Additionally, the company directors are required to obtain an identification number referred to as the ‘DIN’.

Once the structure is finalized, the said entity shall also be required to obtain the applicable registrations and licenses such as the goods and services tax registration under the Central Goods and Services Tax Act, 2017, permanent account number, the tax account number, certain employment centric registrations such as employee provident fund registration under Employees Provident Funds and Miscellaneous Provisions Act, 1952, and the employee state insurance registration under Employees State Insurance Act, 1948 depending upon the number of employees along with additional licenses depending on the business, such as the state-specific Shops and Establishments Act, consent to establish, consent to operate, and the registration of micro, small, and medium enterprise under the Micro, Small and Medium Enterprises Development Act, 2006.

While necessary consents and licenses are necessarily required to be obtained, the newly incorporated/acquired entity must also adhere to other restrictions and limits laid down under the applicable laws whilst operating the company, raising investments, or repatriating funds. Further, the Foreign Exchange Management (Non-Debt Instruments) Rules, 2019 (“NDI Rules”) also impose certain restrictions upon downstream investments, i.e., investments made by an Indian entity that has received foreign investment or an investment vehicle in the equity instruments or the capital, as the case may be, of another Indian entity. Indian entities are required to comply with the pricing guidelines as specified under the FDI Policy, which apply to both indirect and direct investments in India.

  1. CONCLUSION

The criterion of deciphering a reasonable business structure within India is a multifaceted decision with far-reaching ramifications for the long-term trajectory of any entity. Each business setup in India demands a meticulous balancing of the management of risks and liabilities, taxation issues, regulatory compliances, directors or partners of the to-be-incorporated entity or the target entity, and intent for operational flexibility. The foreign and domestic entities, both need to navigate and establish a business landscape where considerations such as the desired scale of operations, the ownership structure, potential funding requirements and investments, and industry-specific regulations and norms.
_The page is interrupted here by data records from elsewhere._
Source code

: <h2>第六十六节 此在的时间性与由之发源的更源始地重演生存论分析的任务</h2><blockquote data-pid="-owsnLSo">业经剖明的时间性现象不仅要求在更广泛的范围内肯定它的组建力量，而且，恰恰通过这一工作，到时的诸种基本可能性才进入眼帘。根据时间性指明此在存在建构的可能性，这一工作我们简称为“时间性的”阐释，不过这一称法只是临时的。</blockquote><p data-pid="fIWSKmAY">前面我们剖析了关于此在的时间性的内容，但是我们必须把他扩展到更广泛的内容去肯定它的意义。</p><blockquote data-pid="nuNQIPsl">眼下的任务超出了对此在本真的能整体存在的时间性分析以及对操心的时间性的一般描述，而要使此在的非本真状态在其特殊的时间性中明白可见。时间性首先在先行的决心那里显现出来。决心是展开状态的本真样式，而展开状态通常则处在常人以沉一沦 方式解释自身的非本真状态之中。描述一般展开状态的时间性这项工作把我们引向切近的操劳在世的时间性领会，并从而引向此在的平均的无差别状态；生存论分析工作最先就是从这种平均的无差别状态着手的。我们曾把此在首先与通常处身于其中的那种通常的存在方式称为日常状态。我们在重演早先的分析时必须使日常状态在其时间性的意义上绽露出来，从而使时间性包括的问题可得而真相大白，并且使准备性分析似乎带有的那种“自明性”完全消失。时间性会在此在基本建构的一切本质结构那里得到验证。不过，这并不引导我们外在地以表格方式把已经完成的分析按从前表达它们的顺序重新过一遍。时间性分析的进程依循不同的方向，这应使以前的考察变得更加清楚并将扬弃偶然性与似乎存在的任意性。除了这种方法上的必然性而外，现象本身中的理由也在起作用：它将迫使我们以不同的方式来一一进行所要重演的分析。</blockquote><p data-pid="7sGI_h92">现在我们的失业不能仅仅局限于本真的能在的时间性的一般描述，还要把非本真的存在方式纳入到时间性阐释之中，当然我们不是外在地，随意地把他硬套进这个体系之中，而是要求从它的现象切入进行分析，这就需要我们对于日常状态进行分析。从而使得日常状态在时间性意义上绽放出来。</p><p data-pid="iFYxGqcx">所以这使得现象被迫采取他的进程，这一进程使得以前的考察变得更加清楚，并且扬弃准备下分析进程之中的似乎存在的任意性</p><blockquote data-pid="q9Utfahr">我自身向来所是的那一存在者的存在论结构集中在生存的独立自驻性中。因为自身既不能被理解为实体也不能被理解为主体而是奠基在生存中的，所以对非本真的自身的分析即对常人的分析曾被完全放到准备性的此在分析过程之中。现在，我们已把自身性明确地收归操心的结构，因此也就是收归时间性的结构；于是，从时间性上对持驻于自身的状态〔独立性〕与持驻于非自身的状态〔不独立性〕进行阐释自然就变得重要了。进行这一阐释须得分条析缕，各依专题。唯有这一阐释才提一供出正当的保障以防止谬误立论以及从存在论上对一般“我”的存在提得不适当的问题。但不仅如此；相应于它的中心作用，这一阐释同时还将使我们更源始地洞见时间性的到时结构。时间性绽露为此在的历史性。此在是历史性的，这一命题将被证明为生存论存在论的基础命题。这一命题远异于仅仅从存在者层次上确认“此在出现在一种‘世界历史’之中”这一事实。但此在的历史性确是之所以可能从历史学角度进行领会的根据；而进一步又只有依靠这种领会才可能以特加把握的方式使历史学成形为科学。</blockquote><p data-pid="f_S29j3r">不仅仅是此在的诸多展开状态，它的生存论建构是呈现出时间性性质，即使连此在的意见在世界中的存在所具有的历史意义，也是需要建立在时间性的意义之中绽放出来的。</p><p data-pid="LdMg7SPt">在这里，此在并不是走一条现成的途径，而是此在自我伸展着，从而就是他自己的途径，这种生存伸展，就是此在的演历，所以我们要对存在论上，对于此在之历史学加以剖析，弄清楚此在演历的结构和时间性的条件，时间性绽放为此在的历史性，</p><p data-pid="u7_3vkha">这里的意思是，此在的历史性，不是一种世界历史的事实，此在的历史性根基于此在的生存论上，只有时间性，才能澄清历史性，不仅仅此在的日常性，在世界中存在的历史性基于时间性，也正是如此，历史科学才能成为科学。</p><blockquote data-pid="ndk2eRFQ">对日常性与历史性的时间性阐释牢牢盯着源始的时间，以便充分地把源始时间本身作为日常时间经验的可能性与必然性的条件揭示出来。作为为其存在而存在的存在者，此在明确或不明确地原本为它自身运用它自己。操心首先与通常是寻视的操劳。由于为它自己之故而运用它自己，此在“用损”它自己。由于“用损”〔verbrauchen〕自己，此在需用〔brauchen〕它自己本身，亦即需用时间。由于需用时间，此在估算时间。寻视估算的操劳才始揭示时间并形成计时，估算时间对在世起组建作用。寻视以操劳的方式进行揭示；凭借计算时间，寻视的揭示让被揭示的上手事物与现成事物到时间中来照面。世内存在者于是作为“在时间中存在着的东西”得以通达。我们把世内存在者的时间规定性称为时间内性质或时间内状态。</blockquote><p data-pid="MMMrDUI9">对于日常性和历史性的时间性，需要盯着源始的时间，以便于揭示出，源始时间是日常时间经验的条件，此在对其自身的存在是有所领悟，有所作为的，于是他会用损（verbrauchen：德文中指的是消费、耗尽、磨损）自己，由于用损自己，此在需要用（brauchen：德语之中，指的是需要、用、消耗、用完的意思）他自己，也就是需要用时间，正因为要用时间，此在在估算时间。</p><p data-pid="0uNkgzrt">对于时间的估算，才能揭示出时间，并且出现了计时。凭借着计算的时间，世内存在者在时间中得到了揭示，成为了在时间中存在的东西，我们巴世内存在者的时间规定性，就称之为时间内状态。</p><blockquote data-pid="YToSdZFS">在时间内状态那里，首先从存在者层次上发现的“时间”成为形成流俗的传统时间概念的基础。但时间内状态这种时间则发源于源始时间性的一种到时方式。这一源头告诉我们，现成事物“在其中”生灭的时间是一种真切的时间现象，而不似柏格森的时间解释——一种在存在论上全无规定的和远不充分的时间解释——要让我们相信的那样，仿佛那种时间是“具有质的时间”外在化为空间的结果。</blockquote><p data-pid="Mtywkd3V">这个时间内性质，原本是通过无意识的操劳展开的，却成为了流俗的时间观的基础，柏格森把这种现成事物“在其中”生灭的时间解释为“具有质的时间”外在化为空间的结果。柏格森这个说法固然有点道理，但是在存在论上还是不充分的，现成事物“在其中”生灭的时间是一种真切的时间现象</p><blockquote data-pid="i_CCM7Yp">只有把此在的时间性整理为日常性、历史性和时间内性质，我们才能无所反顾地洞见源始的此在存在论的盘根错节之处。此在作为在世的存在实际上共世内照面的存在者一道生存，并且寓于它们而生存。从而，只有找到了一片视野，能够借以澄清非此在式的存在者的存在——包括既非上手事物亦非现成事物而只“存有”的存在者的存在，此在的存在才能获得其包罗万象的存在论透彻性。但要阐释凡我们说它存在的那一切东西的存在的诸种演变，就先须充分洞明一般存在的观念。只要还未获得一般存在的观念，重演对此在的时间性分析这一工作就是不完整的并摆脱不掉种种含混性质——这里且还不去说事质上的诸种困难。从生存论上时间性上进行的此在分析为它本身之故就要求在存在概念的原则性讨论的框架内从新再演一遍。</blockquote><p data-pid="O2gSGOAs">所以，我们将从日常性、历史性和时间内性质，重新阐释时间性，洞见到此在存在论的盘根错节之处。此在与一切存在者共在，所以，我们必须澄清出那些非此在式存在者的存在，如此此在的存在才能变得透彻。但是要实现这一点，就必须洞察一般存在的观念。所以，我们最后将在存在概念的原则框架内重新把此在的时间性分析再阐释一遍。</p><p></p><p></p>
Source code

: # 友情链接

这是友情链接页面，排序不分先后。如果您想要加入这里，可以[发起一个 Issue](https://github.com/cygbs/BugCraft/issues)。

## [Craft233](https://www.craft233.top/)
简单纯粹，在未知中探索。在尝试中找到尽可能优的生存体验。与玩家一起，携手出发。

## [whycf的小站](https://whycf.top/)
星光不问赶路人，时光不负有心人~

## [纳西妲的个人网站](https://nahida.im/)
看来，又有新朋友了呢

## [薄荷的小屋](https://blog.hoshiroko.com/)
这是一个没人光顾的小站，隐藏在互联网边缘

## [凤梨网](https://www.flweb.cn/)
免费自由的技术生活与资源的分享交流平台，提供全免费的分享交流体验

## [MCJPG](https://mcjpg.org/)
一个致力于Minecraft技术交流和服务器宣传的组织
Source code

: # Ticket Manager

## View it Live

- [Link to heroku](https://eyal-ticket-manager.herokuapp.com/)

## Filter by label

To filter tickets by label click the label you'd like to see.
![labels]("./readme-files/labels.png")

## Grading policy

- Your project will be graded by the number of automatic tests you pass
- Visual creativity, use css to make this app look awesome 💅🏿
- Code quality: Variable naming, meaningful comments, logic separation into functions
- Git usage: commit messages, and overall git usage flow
To ensure a smooth and successful business setup in India, Indian entities must adhere to regulatory guidelines formulated under the applicable laws in India to avoid legal and tax implications. However, it is crucial to note that the success of any entity rests upon informed decision-making. All forthcoming businesses can significantly reduce legal and financial risks and enhance their likelihood of success by understanding the nuances of the various available business structures, the risks attached to each structure, and the compliances and licenses required to be obtained in the Indian commercial ecosystem, facilitating informed navigation of its complexities. Upon thorough assessment and evaluation of the advantages and restrictions of each available legal business structure, a foreign entity or previously existing Indian entity can expand and establish a robust foundation for enduring success in the Indian ecosystem.